Wednesday, March 4, 2020

THE BLUEST EYE – Reviewed by theater colleague Rosemary Thomas.

Toni Morrison

    I highly recommend this adaptation of Toni Morrison's novel, by Lydia R. Diamond, that started off Black History Month in Hollywood with a bang. Nobel winning author Morrison, after working on a short story about a little black girl who wanted blue eyes, wrote the book in 1965, based on a girl she’d known growing up in Ohio. By the time the book came out 5 years later she was an editor at Random House that went on to publish all her future novels.
    The story unfolds through the narrative of two young and playful sisters, Claudia (Briana Price) and Frieda (ReSheda Terry).
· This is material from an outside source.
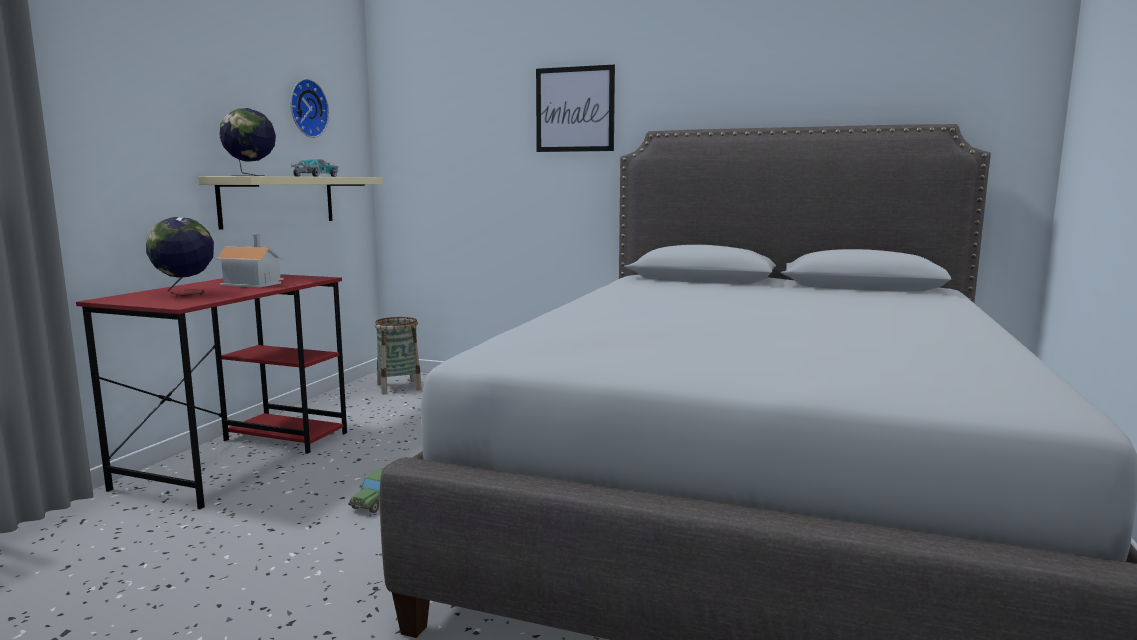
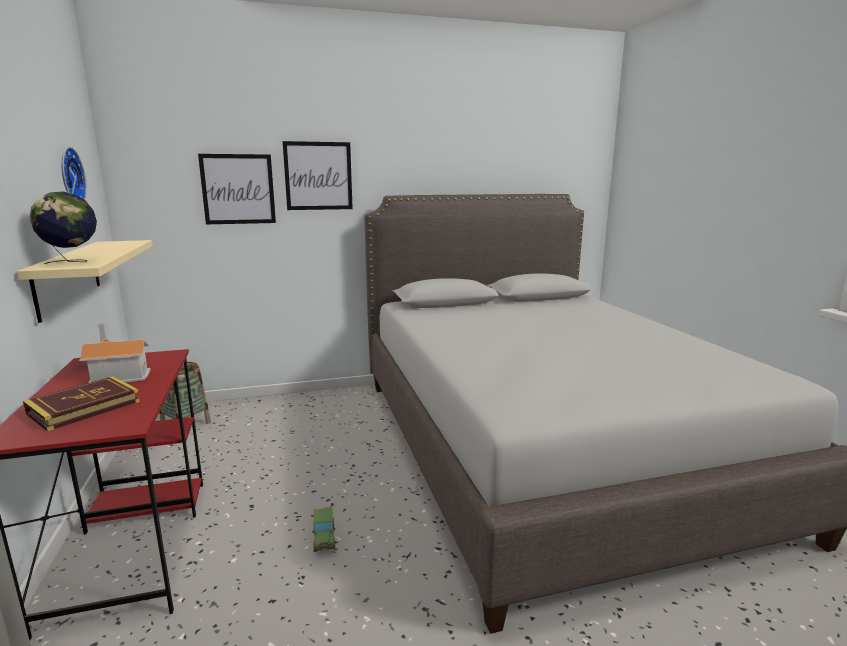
camera: 35 degrees left, 5 degrees up
(185, 293) = (84, 407): globe -> book
(316, 176) = (103, 248): toy car -> none
(488, 127) = (238, 189): none -> picture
Their mother temporarily takes in their playmate, Pecola (Rodnesha Green), who the neighbors have deemed ‘ugly.’ It's with their watching eyes that we see the sorrows, hopes, fears and racial bias that dictate the flavor of all their lives.
    This ensemble of talented women and men brought to life the acerbic nature of humanity in the 1940's along with the consequences of personal choices. Director, Bernadette Speakes and choreographer Shari Rhone, used lively dance and soul touching songs in perfect intervals. The show is creative and masterful - from the set design to the costumes.
    Initially I was taken aback when the two lead actors changed from their child character voices and demeanor to take on an adult tone as they faced the audience to tell the story. But the candidness with which these words were spoken added a deeper layer of honesty a child may not have been able to express
    This haunting play does not shrink from stirring up the audience and cutting a hole in one's heart to expose the soft or hard (as the case may be) inner core. The actors seemed to know instinctively how to pull the marrow out of the characters they were cast to portray. The precision and purpose in which the characters entered and exited the stage made the two hours of uninterrupted performance fly. While the tenor of the play is drama, humor is plentiful. 
    An All the Way West Production at the Hudson BackstageTheatre, Hollywood.